[[ RECORDED DATA open ]]
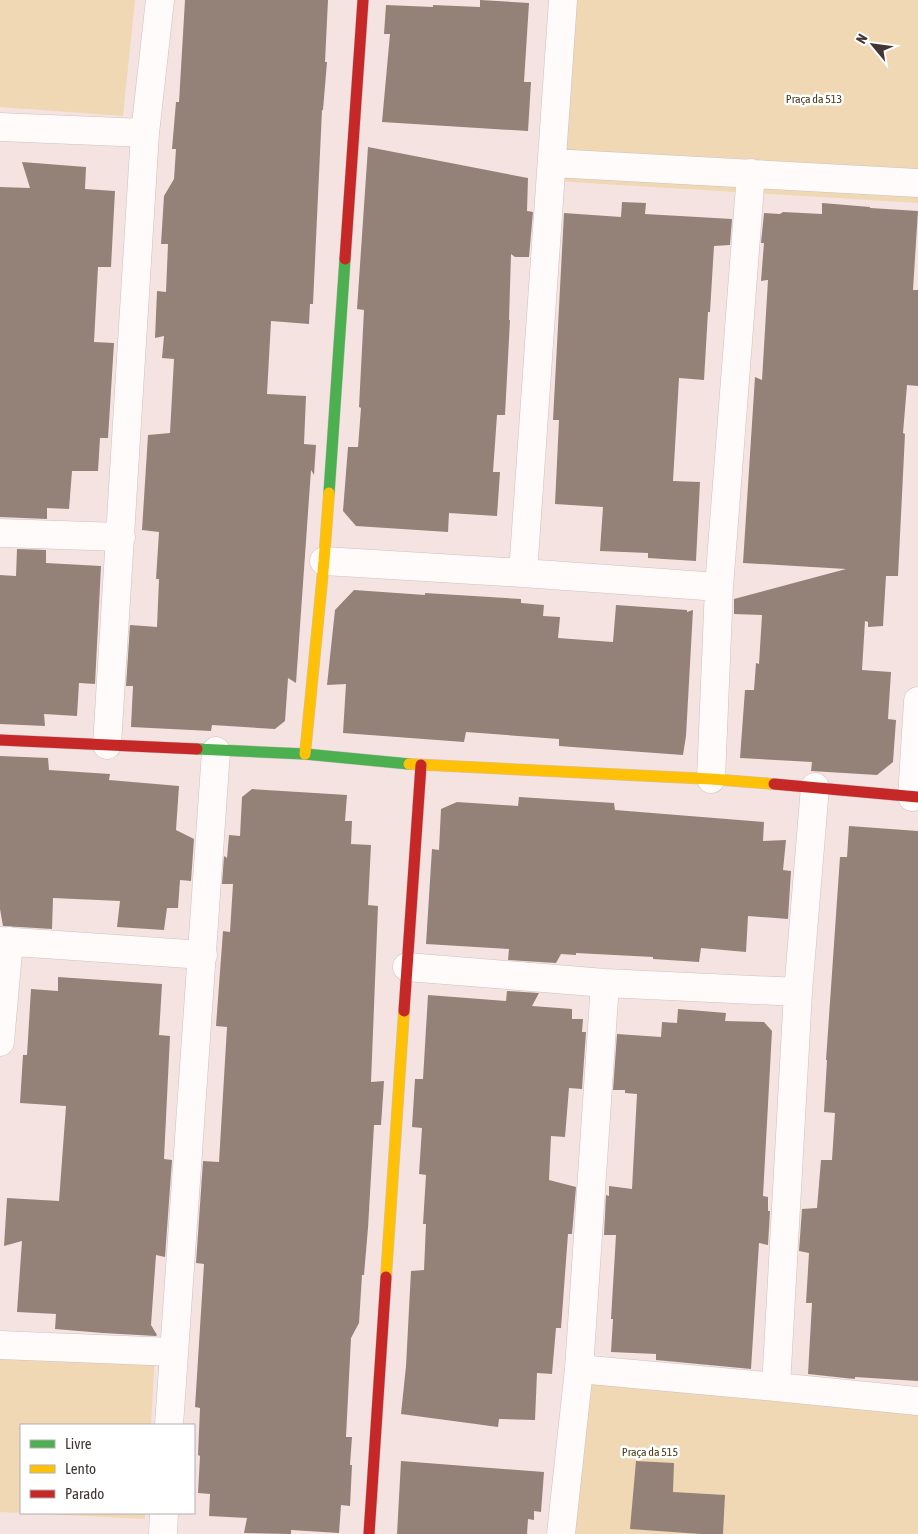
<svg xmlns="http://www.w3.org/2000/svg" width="918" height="1534" font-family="'Asap Condensed',sans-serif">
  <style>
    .green { fill: #f0d8b4 }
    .building { fill: #948279 }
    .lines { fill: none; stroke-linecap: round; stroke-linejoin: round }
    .street-casing { stroke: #cec0be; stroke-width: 29 }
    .fast-casing { stroke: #cec0be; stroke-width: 12 }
    .slow-casing { stroke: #cec0be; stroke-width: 12 }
    .jam-casing { stroke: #cec0be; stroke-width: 12 }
    .street { stroke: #fefbfa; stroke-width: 28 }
    .fast { stroke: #4caf50; stroke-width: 11 }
    .slow { stroke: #ffc107; stroke-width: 11 }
    .jam { stroke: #c62828; stroke-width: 11 }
    .labels { text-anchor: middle; stroke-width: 5; stroke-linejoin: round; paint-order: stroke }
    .park-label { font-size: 12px; fill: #483a16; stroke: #fff }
  </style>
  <rect width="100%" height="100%" fill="#f5e3e1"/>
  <path class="green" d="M0,0H135L123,116L0,107Z
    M551,0H918V203L538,180Z
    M0,1348L155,1355L151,1425H21V1513H145V1519L0,1512Z
    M572,1365L918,1388V1534H558Z"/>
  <path class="building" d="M185,0H328L325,62H327L323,110H322L313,304H310L309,324L271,321L267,394L306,396L304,444L316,445L314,475L311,470L296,683L288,678L285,721L275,729L212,725L211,731L131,727L133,686H126L130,625L157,627L159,579H156L159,532L142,530L148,435L170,433L174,359L162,358L164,336L155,338L157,291L166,292L168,244H161L164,196L174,179L176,149H172L176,102H179Z
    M480,0L529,3L524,82H531L528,131L382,122L390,34H384L386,5L433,7V5L480,7Z
    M368,147L528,178L527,211L533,212L529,257H515L511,254L509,320H510L505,415H497L493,472H500L497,516L449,513L448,532L356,526L343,511L348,447H358L361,408L359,407L364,310L357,309Z
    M22,162L86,167L85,189L115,191L111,267H98L94,342L114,343L108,438H100L98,471H72L69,509L47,508V519L0,517V187L30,188Z
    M622,202L646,203L645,214L732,219L730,245L714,246L710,312H708L704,380L679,378L673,481L700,482L696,561L648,558V553L600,551L603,507L555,504L559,420H553L564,213L621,217Z
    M822,203L870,207V208L918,211L913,290H918V386L907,385L903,433L905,434L898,576H886L883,626L868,627V622L865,621L862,670L891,672L888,719L896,720L893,762L877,775L811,771L812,762L740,758L745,690H754L756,663L759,664L762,615L734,614V599L846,569L743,563L755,377L762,380L768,280L761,281L764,243H761L764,213L780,214L783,212L822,214Z
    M17,549L46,550V563L101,566L95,684L79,683L77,716L44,714L45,726L0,724V575L16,576Z
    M354,590L425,595V593L521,599V603L544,605L543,616L560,617L558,638L613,642L616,605L687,610V612L693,610L686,736L683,755L559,746V739L466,732L464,742L343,733L346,684L327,685L335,610Z
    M0,756L48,758L49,770L110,774L109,780L179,786L176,830L194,839L191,881L180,880L178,908H167L164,930L117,927L120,901L53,898L52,929L3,926L0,909Z
    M252,789L347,795L345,821H352L351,844L371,845L368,905L378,906L371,1082L384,1081L381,1125H374L368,1228L364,1275H362L359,1323L351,1338L346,1437H352L350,1465H352L350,1506L341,1505L339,1533L291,1530V1534L244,1533L247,1518L209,1516L210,1494L198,1493L200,1456L198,1455L200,1408L195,1407L204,1264L196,1263L203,1161L219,1162L227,1027L216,1026L223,931L230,932L233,884H222L224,856L227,858L229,835L240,836L242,797Z
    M519,797L614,803L615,810L764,822L763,841L786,840L783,870L791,871L788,919L748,916L746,952L701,948L699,962L653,959V957L576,953V955L561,954L556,963L508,960L509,949L426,944L432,849L439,850L441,809L457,802L518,806Z
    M849,826L918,831V1381L855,1377V1379L845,1378L808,1374L812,1303H806L809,1253L799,1251L802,1209L817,1208L821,1160H832L835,1113L824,1112L827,1060H826L840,857H847Z
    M58,977L162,984L159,1035L170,1036L164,1159L172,1160L165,1257L156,1255L151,1325L157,1335L156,1336L103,1333L55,1329L56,1314L17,1312L22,1241L4,1246L7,1198L59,1201L66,1106L20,1103L23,1055H27L31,989L58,991Z
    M507,991L539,993L532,1006L572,1009V1019H583L582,1032H586L582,1089L569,1088L565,1137L551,1136L549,1180L576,1187L572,1234H568L561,1328H556L552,1374L537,1373L535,1420L499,1419L498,1427L401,1414L406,1366L411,1271L424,1270L426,1224H423L426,1175L419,1174L422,1128L412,1127L415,1079H423L428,995L506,1001Z
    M678,1009L726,1013L725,1021L764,1022L772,1031L763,1196L768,1197V1211H770L768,1245L759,1243L751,1369L656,1360V1354L611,1352L613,1319H611L616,1235H604L606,1195L609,1196V1186L632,1189L637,1094L625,1093V1090H613L617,1034L661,1037L662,1022L677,1023Z
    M401,1461L544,1472L541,1512L534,1511V1520L528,1519L527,1534H397Z
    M636,1461L674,1463L673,1492L725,1495L723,1534H701L630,1529Z"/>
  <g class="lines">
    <defs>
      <path id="street" d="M0,127L145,133
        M552,163L918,183
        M0,533L121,537
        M324,561L523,573L719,587
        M523,573L563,0
        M107,745L145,133L160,0
        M711,779L719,587L751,173
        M912,797L918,701
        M0,941L203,955
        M407,967L605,983L798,992
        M0,1042L9,941
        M0,1345L174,1352
        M579,1369L776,1387L918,1401
        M776,1387L798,992L815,787
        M169,1425L216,751
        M163,1534L164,1513
        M561,1534L579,1369L605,983"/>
      <path id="fast" d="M329,493L345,259
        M197,749L305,754L409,764"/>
      <path id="slow" d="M305,754L324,561L329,493
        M409,764L711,779L774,784
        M386,1277L404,1011"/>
      <path id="jam" d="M345,259L363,0
        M0,740L197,749
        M774,784L918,797
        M404,1011L421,765
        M369,1534L386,1277"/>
    </defs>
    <use href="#street" class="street-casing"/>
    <use href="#fast" class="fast-casing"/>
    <use href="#slow" class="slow-casing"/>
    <use href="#jam" class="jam-casing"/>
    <use href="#street" class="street"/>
    <use href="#fast" class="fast"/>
    <use href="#slow" class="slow"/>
    <use href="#jam" class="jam"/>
  </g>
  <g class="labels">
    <g class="park-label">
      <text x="814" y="103">Praça da 513</text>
      <text x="650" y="1456">Praça da 515</text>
    </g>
  </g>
  <rect x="20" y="1424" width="175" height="90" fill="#ffffff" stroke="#b3aeae"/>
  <rect x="30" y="1440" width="25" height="8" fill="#4caf50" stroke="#b3aeae"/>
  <text x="65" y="1449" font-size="15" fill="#423534">Livre</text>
  <rect x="30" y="1465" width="25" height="8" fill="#ffc107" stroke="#b3aeae"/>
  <text x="65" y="1474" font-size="15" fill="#423534">Lento</text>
  <rect x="30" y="1490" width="25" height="8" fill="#c62828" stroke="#b3aeae"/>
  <text x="65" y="1499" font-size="15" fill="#423534">Parado</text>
  <g transform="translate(873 45) rotate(299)" stroke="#ffffff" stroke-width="4" paint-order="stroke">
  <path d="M0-4L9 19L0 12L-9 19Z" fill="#423534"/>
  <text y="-8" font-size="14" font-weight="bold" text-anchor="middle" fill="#423534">N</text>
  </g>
</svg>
[[ RECORDED DATA closed ]]
*TASK*. Take from the listing above each line in which the string "lines" is found.

*WRITTEN REPLY*.
    .lines { fill: none; stroke-linecap: round; stroke-linejoin: round }
  <g class="lines">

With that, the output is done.